# Cloud Brew Vapes - Juice Reviews



## Hooked (14/6/18)

*Coffee Candi*

Local Juice

This juice was kindly supplied by Faaiek Davids of @Cloud Brew Vapes for review purposes. Thank you, Faaiek, for giving me this opportunity to try Coffee Candi – much appreciated!

Flavour Description: none

VG/PG: 70/30
Nic: 3mg
Mod: iJust 3
Coil: Commercial - Kanthal Net and Multihole HW-M 0.15 ohm
Watt: 80W


My comments:

What I like is that it is exactly what the name implies – a candy.

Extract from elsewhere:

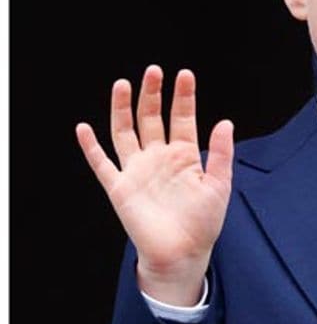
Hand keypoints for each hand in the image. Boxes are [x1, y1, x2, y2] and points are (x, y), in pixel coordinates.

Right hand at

It is not a complex juice, but neither did I expect it to be. It has a light coffee flavour and a whole lot of sweetness. Even though it's a candy, I think it would be better if the coffee flavour were increased and the sweetness decreased.

Would I buy this juice again: No

Reactions: Like 1 | Agree 1


----------



## Chukin'Vape (21/6/18)

So @CloudBrewVapes - thanks for sending @DanielSLP @RichJB and myself the samples. We found some gems in your line, keep up the good work - and see you at vapecon.

Reactions: Like 1


----------



## CloudBrewVapes (21/6/18)

Chukin'Vape said:


> So @CloudBrewVapes - thanks for sending @Daniel @RichJB and myself the samples. We found some gems in your line, keep up the good work - and see you at vapecon.




thanks everyone for doing the reviews, we appreciate the honest feedback

Reactions: Like 1 | Thanks 2


----------